Monday, September 9, 2013

Postcard from the Library

Queues have formed outside the new Library of Birmingham every day since it opened last Tuesday. Millions of photographs have been taken by thousands of visitors. And, this weekend, the city centre buzzed with celebrations to welcome the new building. Which is why I've posted you a picture of a singer from the brilliant Birmingham Opera Company presenting Mussorgsky's Songs and Dances of Death in the library amphitheatre, rather than a shot of the building. Other photographers have taken better pictures than me. Google it if you haven't seen it. It's the kind of architecture you'll have an opinion on.

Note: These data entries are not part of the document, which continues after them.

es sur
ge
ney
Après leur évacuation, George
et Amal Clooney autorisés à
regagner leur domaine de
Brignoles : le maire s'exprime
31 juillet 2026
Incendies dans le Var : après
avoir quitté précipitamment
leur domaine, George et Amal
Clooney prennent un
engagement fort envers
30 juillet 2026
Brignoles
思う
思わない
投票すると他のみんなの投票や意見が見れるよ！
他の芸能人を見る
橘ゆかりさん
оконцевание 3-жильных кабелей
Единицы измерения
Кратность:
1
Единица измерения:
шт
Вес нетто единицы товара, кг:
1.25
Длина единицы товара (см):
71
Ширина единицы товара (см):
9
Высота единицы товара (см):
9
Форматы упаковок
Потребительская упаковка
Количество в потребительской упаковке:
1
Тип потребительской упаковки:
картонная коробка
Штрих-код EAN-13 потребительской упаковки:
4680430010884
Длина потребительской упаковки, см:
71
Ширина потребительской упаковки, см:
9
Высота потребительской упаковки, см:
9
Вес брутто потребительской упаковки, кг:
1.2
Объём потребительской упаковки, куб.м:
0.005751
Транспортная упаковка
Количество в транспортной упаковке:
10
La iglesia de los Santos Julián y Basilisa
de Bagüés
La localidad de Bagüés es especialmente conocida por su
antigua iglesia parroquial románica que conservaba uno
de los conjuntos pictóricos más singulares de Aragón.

The folk at the Library were kind enough to let me have a go on their blog in which I expressed how keen I was to get inside and start working there again. From my first visit, I'm impressed. I like the layout of space, the light, the gardens, the views. I enjoyed rounding a shelf to discover an intriguing artwork. I loved seeing Brummies expressing their surprise at how much information and entertainment was freely available to them. But I can't work there, not yet.

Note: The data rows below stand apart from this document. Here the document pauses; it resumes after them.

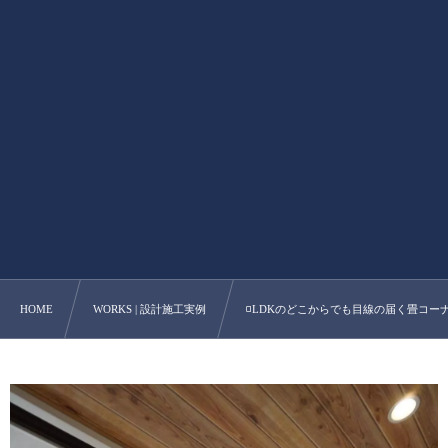
HOME
WORKS | 設計施工実例
◽️LDKのどこからでも目線の届く畳コーナー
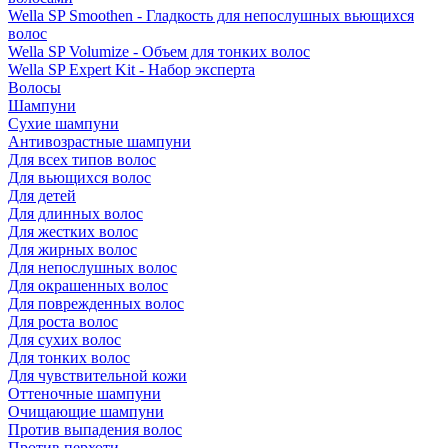
Wella SP Smoothen - Гладкость для непослушных вьющихся
волос
Wella SP Volumize - Объем для тонких волос
Wella SP Expert Kit - Набор эксперта
Волосы
Шампуни
Сухие шампуни
Антивозрастные шампуни
Для всех типов волос
Для вьющихся волос
Для детей
Для длинных волос
Для жестких волос
Для жирных волос
Для непослушных волос
Для окрашенных волос
Для поврежденных волос
Для роста волос
Для сухих волос
Для тонких волос
Для чувствительной кожи
Оттеночные шампуни
Очищающие шампуни
Против выпадения волос
Против перхоти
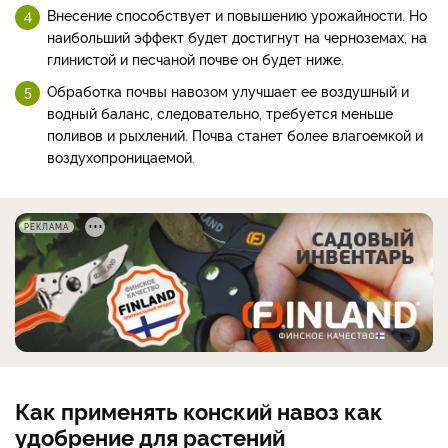
Внесение способствует и повышению урожайности. Но
наибольший эффект будет достигнут на черноземах, на
глинистой и песчаной почве он будет ниже.
Обработка почвы навозом улучшает ее воздушный и
водный баланс, следовательно, требуется меньше
поливов и рыхлений. Почва станет более влагоемкой и
воздухопроницаемой.
РЕКЛАМА
Как применять конский навоз как
удобрение для растений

A pedestrian thoroughfare passed below the old Central Library. Everyone walked under it on their way somewhere else; very few went inside. The fanfare around the new Library means the entire city want to see inside so, for now, it's a destination as much as a library. When I visited there were queues at almost every librarian's desk. I bet they've never been so popular and it's great to see people interested in books of all kinds. Fortunately I'm at the stage of plotting ideas for my next novel so people watching counts as research. Maybe the crowds will have dispersed by the time I want to sit down and write. I've spotted the window-facing desk I fancy and I don't need the library to be silent in order to work there. I'd just prefer not to queue!


Timberati said...

Ah, yet another reason to visit Birmingham.

Lexi said...

I have a seldom-worn coat like that chap with the bottle! Not the matching hat, though.

Katharine D'Souza said...

I think the hat probably unsuitable for London. Incompatible with cycle helmet too. Should you find yourself lost in a Russian forest though, do acquire one!

Timberati said...

Now there's a market gap: fur-covered bike helmets.